As for the beggar thy neighbor, it has become clear over the past week that Chinese government officials intend to export their way out of the global economic crisis. This is all too readily apparent in the recent downward movements of the Chinese yuan relative to the dollar. Stripped of any rhetoric, this movement represents a “competitive devaluation” designed to boost Chinese exports to the US at the expense of both domestic US manufacturers and competing countries such as South Korea and Japan.
In fact, Chinese currency manipulation represents “beggar thy neighbor” on a grand scale. By grossly undervaluing the Chinese yuan relative to the US dollar over the past five years, China has grown its economy on the backs of American workers and helped to decimate the American manufacturing base.
Today, it is almost impossible for American manufacturers to compete against their Chinese counterparts when the yuan is undervalued by 30% or more. Add to this an extensive array of illegal Chinese export subsidies, and it becomes easy to understand how China has been able to offshore so many American jobs to its own factories.
The author claims the RMB to be undervalued by 30% or more. How would he know? The only way to find out for sure would be if China freely floated its currency. I think the RMB would more likely crash than rise 30% if China floated it at this point.
Furthermore, currencies have little to do with the inability of American manufacturers to compete against China. Wage differentials are 12-1 to 30-1 or higher and it is impossible to make that difference up with a RMB revaluation alone.
Nonetheless, it is clear that China is playing a game of Beggar Thy Neighbor, “competitive devaluation”.
Then again, the US seems hell bent on destroying the dollar to boost exports and/or to get consumers spending again, and Japan has threatened to get in on the act by selling Yen and buying dollars.
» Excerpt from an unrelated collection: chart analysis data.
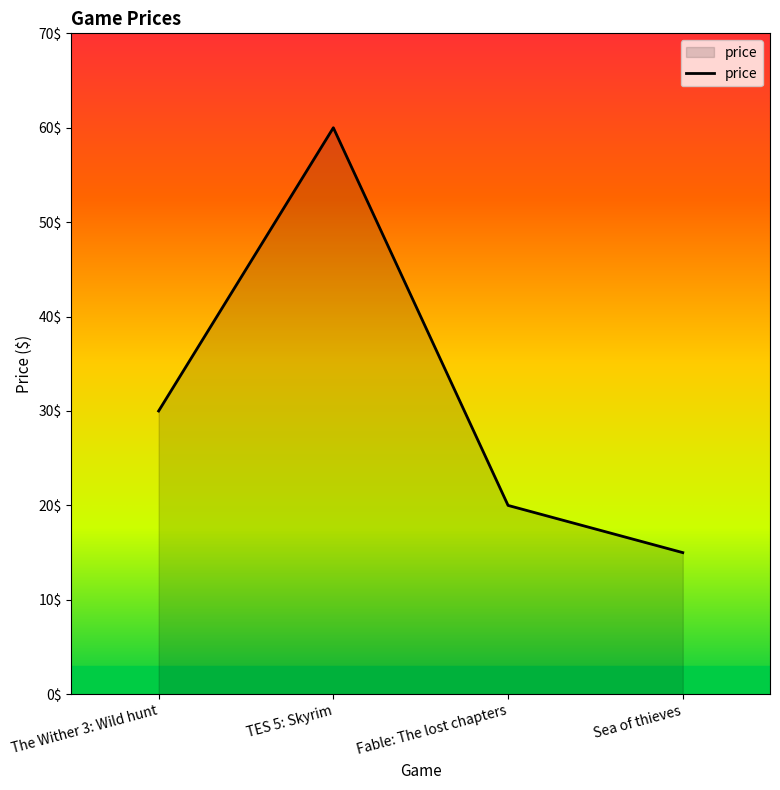

Where is the first local maximum?

TES 5: Skyrim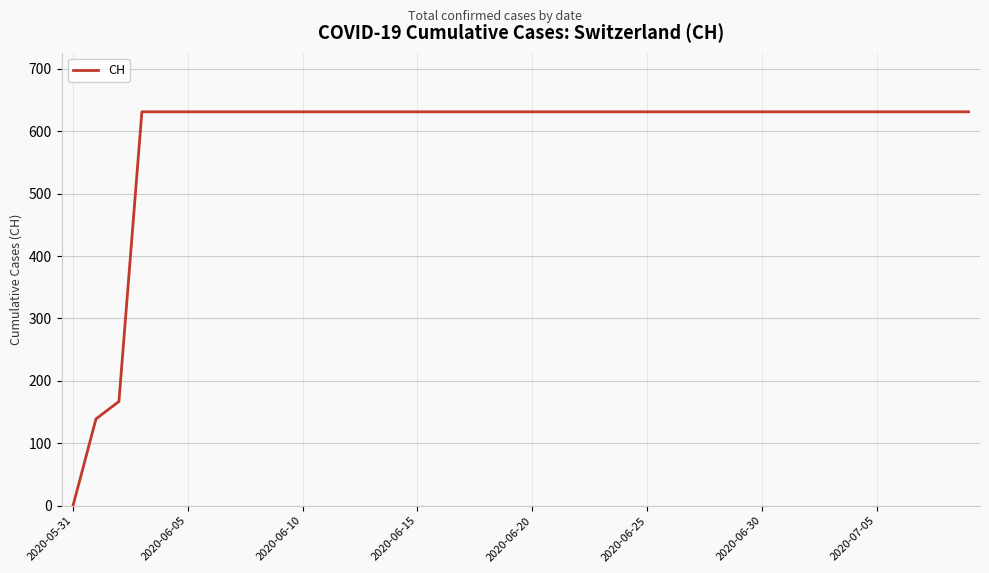

What is the difference between the maximum and minimum values?

631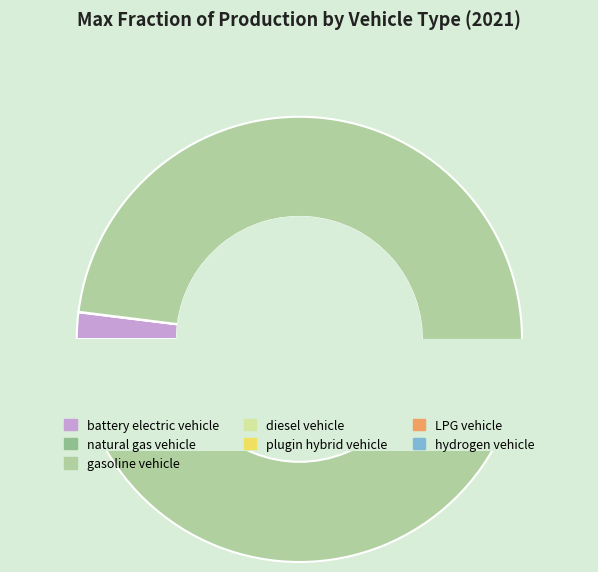

Is the sum of plugin hybrid vehicle and gasoline vehicle greater than half?

Yes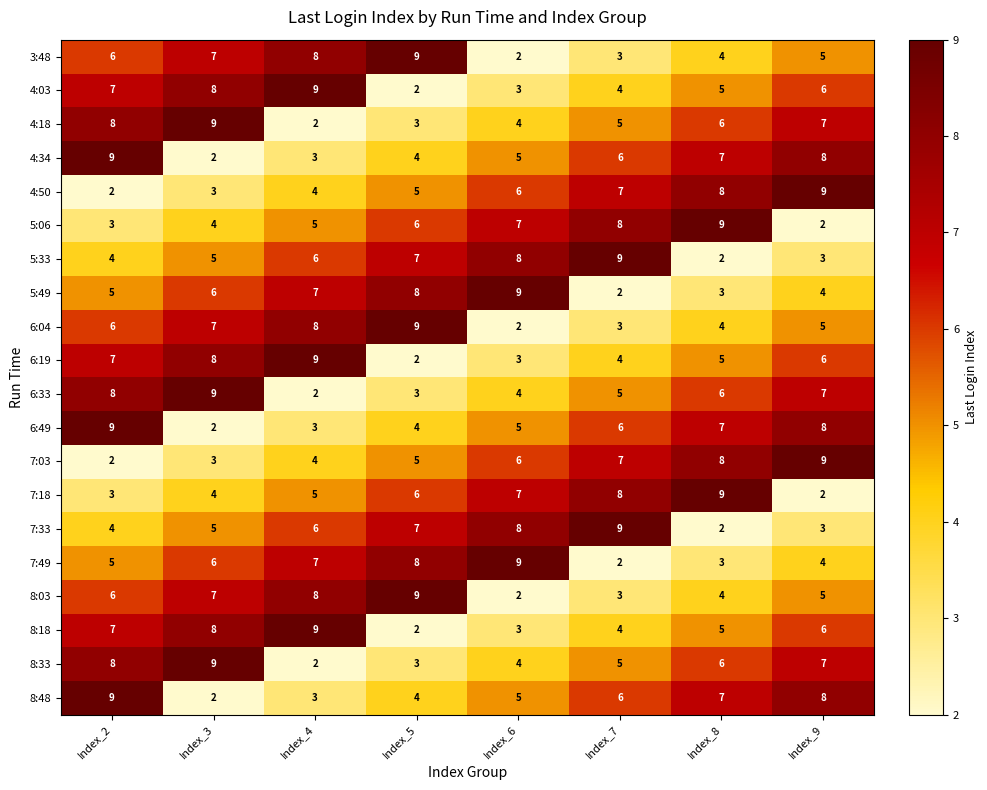

Rank the categories by 6:49 value from lowest to highest.

Index_3, Index_4, Index_5, Index_6, Index_7, Index_8, Index_9, Index_2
Brown is certainly hellbent on destroying the British Pound. With everyone in on the act, or threatening to get there, the dollar is far more likely to enter a trading range than to crash.
Does anyone want a strong currency?
Beggar Thy Neighbor tactics are a hallmark of deflationary times. When and how this madness ends no one knows. In the meantime, the ongoing competitive currency devaluations make a good fundamental case for owning gold.